======== Given information ========
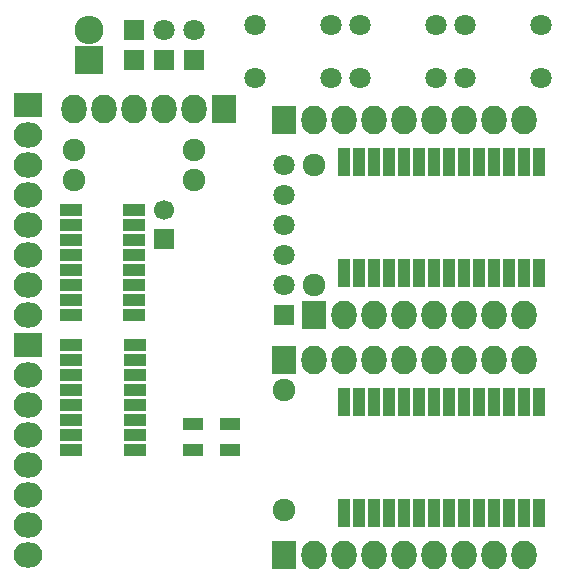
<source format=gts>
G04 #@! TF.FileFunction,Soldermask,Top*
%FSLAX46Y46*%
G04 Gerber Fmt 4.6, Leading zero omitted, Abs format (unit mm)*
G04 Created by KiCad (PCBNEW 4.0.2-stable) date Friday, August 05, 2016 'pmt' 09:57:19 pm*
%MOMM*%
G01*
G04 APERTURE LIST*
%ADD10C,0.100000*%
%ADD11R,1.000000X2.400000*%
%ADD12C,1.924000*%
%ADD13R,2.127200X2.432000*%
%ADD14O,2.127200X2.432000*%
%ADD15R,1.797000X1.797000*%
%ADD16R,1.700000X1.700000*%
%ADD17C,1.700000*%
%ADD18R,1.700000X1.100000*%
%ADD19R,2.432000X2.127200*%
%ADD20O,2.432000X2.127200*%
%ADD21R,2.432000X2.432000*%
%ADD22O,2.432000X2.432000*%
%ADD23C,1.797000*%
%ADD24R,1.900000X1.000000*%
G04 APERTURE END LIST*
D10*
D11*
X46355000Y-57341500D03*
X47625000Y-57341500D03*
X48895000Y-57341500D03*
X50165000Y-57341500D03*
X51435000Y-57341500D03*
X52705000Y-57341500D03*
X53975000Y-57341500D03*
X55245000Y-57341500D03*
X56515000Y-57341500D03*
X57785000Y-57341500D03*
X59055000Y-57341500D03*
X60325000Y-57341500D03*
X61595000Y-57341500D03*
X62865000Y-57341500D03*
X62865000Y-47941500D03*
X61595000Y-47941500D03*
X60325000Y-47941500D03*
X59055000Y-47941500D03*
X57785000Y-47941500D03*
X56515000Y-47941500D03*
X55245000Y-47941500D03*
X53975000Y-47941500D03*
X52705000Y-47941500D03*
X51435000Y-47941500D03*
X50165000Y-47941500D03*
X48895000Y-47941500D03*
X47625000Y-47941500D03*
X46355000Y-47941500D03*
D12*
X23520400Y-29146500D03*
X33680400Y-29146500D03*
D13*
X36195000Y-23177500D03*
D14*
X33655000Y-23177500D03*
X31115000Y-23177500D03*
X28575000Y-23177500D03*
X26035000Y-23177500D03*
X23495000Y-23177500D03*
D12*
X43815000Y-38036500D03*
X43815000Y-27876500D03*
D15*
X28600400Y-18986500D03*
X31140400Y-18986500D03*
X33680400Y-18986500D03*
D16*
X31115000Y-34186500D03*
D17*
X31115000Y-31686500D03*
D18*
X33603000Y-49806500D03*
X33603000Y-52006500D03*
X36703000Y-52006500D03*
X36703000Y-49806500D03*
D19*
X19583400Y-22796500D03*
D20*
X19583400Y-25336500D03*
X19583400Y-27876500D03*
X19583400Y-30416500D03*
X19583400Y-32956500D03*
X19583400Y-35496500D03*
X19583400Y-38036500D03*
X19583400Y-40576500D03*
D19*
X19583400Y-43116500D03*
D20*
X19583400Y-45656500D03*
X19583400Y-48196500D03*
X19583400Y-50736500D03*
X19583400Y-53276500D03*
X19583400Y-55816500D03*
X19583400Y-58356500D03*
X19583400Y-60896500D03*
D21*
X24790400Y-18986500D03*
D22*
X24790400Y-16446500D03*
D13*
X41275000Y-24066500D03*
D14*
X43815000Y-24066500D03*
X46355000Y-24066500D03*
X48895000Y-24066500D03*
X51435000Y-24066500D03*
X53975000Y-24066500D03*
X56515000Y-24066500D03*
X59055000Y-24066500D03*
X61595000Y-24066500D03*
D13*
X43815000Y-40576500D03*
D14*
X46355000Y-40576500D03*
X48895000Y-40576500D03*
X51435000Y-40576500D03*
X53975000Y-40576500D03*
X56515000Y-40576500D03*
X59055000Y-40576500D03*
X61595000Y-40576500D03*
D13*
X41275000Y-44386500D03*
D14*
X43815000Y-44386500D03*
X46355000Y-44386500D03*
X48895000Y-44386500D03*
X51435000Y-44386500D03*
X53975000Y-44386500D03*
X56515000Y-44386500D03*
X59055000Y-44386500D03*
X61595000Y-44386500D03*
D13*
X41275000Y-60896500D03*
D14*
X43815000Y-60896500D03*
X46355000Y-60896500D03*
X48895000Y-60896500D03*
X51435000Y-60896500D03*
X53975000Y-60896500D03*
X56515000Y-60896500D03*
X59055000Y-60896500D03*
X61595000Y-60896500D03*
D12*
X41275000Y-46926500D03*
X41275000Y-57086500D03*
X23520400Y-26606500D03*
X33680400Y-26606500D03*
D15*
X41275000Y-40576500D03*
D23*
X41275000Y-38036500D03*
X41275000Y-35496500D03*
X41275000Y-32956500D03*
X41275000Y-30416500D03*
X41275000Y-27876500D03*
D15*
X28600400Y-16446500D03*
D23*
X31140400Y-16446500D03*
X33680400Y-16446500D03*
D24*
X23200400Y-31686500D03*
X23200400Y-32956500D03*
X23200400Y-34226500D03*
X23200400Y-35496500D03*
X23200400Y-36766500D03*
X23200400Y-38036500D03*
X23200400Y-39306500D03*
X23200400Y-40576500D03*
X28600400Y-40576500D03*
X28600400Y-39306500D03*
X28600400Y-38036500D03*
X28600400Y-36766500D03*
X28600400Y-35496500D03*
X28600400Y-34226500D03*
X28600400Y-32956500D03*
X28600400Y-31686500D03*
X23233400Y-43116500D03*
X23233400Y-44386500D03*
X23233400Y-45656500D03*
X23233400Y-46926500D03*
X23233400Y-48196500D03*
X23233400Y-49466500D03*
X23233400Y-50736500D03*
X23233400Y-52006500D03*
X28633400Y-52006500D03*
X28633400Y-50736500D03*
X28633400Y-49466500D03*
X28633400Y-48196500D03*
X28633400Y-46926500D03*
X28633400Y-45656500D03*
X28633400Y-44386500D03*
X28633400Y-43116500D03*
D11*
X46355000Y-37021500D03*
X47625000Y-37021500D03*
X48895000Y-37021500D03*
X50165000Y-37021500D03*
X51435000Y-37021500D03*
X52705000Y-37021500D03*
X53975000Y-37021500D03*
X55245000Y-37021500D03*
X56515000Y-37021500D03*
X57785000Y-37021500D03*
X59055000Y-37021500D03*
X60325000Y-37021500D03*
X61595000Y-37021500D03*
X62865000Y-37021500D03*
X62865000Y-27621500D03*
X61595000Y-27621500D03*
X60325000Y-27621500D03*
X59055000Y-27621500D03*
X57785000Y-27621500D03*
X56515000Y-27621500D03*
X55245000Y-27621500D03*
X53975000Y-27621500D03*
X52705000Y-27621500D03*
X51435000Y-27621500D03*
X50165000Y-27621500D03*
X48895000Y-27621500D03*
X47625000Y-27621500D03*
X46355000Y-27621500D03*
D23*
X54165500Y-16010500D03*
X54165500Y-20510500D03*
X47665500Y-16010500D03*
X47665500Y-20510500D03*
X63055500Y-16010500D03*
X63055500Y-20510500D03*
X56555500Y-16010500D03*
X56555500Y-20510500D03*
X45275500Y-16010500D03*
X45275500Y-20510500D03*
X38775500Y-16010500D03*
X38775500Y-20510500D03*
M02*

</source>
========
• [What needs to be done]: All lines above from the one containing "X57785000Y-47941500D03*" to the one containing "X59055000Y-40576500D03*" must be repeated exactly, both lines included, and no others.

• [Written response]:
X57785000Y-47941500D03*
X56515000Y-47941500D03*
X55245000Y-47941500D03*
X53975000Y-47941500D03*
X52705000Y-47941500D03*
X51435000Y-47941500D03*
X50165000Y-47941500D03*
X48895000Y-47941500D03*
X47625000Y-47941500D03*
X46355000Y-47941500D03*
D12*
X23520400Y-29146500D03*
X33680400Y-29146500D03*
D13*
X36195000Y-23177500D03*
D14*
X33655000Y-23177500D03*
X31115000Y-23177500D03*
X28575000Y-23177500D03*
X26035000Y-23177500D03*
X23495000Y-23177500D03*
D12*
X43815000Y-38036500D03*
X43815000Y-27876500D03*
D15*
X28600400Y-18986500D03*
X31140400Y-18986500D03*
X33680400Y-18986500D03*
D16*
X31115000Y-34186500D03*
D17*
X31115000Y-31686500D03*
D18*
X33603000Y-49806500D03*
X33603000Y-52006500D03*
X36703000Y-52006500D03*
X36703000Y-49806500D03*
D19*
X19583400Y-22796500D03*
D20*
X19583400Y-25336500D03*
X19583400Y-27876500D03*
X19583400Y-30416500D03*
X19583400Y-32956500D03*
X19583400Y-35496500D03*
X19583400Y-38036500D03*
X19583400Y-40576500D03*
D19*
X19583400Y-43116500D03*
D20*
X19583400Y-45656500D03*
X19583400Y-48196500D03*
X19583400Y-50736500D03*
X19583400Y-53276500D03*
X19583400Y-55816500D03*
X19583400Y-58356500D03*
X19583400Y-60896500D03*
D21*
X24790400Y-18986500D03*
D22*
X24790400Y-16446500D03*
D13*
X41275000Y-24066500D03*
D14*
X43815000Y-24066500D03*
X46355000Y-24066500D03*
X48895000Y-24066500D03*
X51435000Y-24066500D03*
X53975000Y-24066500D03*
X56515000Y-24066500D03*
X59055000Y-24066500D03*
X61595000Y-24066500D03*
D13*
X43815000Y-40576500D03*
D14*
X46355000Y-40576500D03*
X48895000Y-40576500D03*
X51435000Y-40576500D03*
X53975000Y-40576500D03*
X56515000Y-40576500D03*
X59055000Y-40576500D03*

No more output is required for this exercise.